**Goal**
Copy out the rows word for word, everything from the line containing "(Thursday): time range?" down to the line containing "1:15 PM to 8:00 PM", with both of those lines included.

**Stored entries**
---
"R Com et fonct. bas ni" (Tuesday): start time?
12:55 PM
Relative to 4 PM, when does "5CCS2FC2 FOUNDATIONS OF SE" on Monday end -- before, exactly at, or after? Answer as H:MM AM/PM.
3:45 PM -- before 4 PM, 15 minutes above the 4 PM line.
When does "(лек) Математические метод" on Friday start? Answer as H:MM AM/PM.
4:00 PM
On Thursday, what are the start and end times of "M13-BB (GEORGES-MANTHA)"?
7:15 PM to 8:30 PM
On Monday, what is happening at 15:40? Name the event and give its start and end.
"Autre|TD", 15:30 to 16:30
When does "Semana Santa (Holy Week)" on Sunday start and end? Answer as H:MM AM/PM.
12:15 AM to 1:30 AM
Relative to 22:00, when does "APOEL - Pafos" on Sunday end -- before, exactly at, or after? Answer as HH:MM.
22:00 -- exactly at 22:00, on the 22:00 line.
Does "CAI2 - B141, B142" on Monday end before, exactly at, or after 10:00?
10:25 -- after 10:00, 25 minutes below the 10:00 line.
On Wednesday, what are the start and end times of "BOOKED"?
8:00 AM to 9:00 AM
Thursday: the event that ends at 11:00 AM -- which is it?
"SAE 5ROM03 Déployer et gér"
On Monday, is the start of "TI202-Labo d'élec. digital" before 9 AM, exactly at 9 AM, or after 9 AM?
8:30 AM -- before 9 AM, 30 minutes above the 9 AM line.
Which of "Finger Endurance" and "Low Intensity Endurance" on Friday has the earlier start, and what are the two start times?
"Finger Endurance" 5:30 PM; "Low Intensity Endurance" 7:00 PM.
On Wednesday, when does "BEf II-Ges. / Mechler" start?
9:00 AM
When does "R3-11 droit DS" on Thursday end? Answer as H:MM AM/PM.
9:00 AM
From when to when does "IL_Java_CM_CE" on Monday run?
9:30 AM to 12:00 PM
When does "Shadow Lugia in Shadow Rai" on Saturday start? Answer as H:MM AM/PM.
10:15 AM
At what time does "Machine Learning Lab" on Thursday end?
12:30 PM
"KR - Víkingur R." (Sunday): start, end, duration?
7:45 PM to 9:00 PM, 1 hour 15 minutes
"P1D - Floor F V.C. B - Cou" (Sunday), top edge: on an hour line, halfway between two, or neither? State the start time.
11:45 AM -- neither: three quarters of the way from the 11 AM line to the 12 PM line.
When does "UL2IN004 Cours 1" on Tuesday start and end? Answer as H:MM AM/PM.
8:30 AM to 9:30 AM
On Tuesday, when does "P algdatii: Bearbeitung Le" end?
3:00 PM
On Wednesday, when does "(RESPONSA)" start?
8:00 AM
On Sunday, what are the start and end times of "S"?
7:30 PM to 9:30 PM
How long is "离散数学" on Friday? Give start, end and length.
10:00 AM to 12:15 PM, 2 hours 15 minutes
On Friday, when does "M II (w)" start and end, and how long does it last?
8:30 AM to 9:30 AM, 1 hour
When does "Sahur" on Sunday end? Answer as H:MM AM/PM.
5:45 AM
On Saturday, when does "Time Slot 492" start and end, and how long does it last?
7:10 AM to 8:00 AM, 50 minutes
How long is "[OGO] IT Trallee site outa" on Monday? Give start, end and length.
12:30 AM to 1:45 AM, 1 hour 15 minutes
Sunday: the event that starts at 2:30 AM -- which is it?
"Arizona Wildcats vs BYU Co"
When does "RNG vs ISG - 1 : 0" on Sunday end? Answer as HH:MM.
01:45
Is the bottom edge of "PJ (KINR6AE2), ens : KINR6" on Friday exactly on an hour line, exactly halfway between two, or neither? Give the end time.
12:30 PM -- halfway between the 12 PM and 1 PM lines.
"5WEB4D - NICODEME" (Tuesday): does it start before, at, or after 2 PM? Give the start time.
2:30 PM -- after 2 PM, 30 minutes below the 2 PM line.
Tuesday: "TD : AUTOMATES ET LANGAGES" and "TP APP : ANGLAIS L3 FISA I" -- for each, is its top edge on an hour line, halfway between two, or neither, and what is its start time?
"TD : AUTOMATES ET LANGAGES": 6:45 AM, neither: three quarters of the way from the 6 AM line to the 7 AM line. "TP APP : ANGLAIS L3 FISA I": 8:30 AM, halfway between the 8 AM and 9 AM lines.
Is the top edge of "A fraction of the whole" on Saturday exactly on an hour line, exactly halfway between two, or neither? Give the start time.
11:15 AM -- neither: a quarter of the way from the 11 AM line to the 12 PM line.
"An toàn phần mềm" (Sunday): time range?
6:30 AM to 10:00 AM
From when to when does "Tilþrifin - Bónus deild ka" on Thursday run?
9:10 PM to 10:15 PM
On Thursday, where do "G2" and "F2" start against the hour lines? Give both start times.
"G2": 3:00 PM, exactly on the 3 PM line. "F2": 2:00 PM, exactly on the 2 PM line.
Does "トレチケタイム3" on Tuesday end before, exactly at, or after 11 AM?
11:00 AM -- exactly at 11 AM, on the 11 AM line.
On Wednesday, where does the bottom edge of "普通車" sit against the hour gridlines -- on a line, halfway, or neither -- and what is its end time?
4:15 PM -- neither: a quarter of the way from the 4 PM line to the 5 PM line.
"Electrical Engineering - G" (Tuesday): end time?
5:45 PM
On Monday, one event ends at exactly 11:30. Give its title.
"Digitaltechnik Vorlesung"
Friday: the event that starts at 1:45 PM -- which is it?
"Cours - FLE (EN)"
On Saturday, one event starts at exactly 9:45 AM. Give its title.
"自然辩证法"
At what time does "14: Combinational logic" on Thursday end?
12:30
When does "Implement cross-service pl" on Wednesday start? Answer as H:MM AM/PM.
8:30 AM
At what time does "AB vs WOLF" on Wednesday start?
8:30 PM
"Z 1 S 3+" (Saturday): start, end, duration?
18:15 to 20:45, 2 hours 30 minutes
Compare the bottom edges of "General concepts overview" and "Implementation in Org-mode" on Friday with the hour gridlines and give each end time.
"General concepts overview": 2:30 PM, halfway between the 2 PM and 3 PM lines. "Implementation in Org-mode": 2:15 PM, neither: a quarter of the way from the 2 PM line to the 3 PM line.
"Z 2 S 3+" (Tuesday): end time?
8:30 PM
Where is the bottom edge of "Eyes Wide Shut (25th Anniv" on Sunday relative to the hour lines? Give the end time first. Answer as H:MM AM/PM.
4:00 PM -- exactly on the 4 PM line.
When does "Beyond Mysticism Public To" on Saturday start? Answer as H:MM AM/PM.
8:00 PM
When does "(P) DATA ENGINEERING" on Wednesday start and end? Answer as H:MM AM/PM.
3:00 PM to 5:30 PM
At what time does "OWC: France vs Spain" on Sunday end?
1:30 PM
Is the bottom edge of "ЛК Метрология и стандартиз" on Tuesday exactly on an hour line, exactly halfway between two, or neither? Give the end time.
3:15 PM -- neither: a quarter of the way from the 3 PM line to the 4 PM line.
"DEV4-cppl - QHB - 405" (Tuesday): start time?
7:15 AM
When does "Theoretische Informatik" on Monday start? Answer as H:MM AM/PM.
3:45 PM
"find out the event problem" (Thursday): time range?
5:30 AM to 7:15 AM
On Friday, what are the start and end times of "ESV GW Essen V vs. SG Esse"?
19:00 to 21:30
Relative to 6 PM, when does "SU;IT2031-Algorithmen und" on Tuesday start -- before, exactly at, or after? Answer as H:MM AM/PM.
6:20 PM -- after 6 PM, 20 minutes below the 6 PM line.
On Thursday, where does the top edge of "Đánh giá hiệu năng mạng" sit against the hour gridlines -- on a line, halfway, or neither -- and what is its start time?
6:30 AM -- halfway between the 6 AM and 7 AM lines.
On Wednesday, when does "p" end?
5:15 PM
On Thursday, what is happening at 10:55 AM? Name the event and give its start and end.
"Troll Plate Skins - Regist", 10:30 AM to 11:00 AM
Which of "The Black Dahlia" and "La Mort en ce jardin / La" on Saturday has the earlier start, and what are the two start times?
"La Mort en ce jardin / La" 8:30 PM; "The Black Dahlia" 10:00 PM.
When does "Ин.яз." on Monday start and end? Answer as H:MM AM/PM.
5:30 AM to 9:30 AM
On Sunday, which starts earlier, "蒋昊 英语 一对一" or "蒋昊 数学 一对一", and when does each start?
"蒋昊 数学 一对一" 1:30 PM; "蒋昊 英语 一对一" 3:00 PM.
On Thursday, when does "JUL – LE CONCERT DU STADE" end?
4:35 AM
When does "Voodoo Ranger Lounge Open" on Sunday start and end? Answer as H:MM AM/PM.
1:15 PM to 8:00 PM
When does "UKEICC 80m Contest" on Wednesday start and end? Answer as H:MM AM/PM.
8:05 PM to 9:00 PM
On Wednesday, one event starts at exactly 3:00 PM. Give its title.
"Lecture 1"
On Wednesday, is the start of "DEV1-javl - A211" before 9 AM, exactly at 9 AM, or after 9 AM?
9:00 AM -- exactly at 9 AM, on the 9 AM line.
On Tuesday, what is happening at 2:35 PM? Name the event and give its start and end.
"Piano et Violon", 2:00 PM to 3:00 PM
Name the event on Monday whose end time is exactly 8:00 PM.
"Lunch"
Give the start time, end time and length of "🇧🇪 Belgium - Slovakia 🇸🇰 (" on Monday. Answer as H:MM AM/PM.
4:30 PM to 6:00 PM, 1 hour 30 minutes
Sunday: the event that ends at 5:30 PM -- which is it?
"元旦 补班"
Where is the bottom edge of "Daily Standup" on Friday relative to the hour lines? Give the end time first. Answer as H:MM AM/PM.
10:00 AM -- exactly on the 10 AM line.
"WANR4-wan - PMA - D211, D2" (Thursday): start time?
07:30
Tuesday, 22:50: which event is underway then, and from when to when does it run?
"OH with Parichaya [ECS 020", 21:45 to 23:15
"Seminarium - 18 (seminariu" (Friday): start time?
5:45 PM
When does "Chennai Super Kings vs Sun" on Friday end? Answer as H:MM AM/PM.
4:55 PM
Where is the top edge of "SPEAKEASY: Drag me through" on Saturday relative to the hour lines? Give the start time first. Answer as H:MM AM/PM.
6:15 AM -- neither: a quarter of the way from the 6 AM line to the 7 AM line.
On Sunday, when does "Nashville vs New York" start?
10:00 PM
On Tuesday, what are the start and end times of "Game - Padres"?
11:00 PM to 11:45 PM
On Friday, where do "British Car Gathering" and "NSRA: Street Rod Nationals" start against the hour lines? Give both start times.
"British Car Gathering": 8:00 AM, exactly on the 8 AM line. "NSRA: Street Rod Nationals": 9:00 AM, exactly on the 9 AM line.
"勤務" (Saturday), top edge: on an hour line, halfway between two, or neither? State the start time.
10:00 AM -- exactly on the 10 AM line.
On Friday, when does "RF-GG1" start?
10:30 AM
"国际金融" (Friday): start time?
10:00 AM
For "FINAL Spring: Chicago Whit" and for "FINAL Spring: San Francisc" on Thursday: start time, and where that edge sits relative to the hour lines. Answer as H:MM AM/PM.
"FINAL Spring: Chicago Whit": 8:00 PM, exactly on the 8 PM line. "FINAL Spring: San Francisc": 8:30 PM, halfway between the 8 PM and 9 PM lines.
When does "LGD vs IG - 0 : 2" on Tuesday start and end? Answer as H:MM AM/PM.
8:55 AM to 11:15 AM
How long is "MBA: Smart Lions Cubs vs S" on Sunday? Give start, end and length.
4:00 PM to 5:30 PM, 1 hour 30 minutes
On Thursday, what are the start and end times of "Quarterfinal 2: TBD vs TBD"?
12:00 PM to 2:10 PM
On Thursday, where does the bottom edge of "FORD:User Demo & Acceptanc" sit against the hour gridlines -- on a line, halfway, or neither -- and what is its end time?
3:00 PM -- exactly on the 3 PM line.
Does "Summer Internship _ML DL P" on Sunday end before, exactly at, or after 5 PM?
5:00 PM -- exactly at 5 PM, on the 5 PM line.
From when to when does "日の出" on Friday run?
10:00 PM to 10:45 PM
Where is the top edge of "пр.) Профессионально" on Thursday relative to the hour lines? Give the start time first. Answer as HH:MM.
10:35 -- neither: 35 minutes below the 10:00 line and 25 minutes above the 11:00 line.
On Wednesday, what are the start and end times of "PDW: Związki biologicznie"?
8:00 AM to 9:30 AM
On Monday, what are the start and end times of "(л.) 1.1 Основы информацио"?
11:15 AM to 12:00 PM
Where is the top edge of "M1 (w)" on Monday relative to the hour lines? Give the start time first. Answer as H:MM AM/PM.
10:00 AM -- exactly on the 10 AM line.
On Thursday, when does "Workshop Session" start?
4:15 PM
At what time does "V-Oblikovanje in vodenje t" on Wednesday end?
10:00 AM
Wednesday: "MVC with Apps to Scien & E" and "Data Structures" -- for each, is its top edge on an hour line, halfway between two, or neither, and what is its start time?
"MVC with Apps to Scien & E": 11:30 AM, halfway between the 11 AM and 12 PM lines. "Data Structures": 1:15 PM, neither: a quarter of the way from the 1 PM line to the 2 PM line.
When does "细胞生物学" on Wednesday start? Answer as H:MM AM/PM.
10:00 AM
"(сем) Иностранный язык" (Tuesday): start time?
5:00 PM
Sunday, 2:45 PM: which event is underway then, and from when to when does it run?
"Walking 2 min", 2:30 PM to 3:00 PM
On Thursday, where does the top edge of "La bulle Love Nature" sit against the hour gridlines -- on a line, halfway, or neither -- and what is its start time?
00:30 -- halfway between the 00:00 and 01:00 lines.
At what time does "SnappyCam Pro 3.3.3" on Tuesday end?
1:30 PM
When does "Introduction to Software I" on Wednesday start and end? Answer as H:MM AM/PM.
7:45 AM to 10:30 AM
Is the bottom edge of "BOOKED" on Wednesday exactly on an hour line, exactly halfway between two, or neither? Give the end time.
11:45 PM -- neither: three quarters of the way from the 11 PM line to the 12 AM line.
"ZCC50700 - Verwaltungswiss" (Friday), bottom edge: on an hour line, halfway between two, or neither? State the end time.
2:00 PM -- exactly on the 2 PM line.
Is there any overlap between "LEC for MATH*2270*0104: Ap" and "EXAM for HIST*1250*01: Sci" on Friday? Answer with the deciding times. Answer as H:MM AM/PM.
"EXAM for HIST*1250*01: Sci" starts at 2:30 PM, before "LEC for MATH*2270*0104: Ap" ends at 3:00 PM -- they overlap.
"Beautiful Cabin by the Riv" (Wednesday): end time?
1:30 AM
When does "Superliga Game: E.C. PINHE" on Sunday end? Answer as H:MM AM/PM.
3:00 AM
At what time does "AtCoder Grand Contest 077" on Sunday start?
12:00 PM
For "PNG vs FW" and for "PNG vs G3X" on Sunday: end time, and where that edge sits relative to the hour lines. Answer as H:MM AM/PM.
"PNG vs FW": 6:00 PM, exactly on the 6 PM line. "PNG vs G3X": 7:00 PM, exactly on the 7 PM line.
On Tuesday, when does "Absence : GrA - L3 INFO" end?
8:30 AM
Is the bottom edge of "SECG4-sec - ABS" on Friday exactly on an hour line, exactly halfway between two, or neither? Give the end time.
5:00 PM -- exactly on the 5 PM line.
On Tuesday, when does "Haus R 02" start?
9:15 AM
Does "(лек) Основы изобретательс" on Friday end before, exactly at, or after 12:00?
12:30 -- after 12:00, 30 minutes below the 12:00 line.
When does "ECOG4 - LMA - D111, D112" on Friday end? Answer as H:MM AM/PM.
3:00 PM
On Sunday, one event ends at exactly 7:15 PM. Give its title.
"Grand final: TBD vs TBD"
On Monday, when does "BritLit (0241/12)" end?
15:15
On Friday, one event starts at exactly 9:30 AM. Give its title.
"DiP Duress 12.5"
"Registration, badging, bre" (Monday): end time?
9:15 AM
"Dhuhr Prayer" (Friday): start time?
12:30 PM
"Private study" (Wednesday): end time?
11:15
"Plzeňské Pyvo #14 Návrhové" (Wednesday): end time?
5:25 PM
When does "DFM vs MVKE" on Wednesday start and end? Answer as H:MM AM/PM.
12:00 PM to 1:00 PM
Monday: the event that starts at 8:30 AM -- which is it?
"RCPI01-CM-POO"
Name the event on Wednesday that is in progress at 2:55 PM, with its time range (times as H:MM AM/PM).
---
**Solution to the exercise**
"find out the event problem" (Thursday): time range?
5:30 AM to 7:15 AM
On Friday, what are the start and end times of "ESV GW Essen V vs. SG Esse"?
19:00 to 21:30
Relative to 6 PM, when does "SU;IT2031-Algorithmen und" on Tuesday start -- before, exactly at, or after? Answer as H:MM AM/PM.
6:20 PM -- after 6 PM, 20 minutes below the 6 PM line.
On Thursday, where does the top edge of "Đánh giá hiệu năng mạng" sit against the hour gridlines -- on a line, halfway, or neither -- and what is its start time?
6:30 AM -- halfway between the 6 AM and 7 AM lines.
On Wednesday, when does "p" end?
5:15 PM
On Thursday, what is happening at 10:55 AM? Name the event and give its start and end.
"Troll Plate Skins - Regist", 10:30 AM to 11:00 AM
Which of "The Black Dahlia" and "La Mort en ce jardin / La" on Saturday has the earlier start, and what are the two start times?
"La Mort en ce jardin / La" 8:30 PM; "The Black Dahlia" 10:00 PM.
When does "Ин.яз." on Monday start and end? Answer as H:MM AM/PM.
5:30 AM to 9:30 AM
On Sunday, which starts earlier, "蒋昊 英语 一对一" or "蒋昊 数学 一对一", and when does each start?
"蒋昊 数学 一对一" 1:30 PM; "蒋昊 英语 一对一" 3:00 PM.
On Thursday, when does "JUL – LE CONCERT DU STADE" end?
4:35 AM
When does "Voodoo Ranger Lounge Open" on Sunday start and end? Answer as H:MM AM/PM.
1:15 PM to 8:00 PM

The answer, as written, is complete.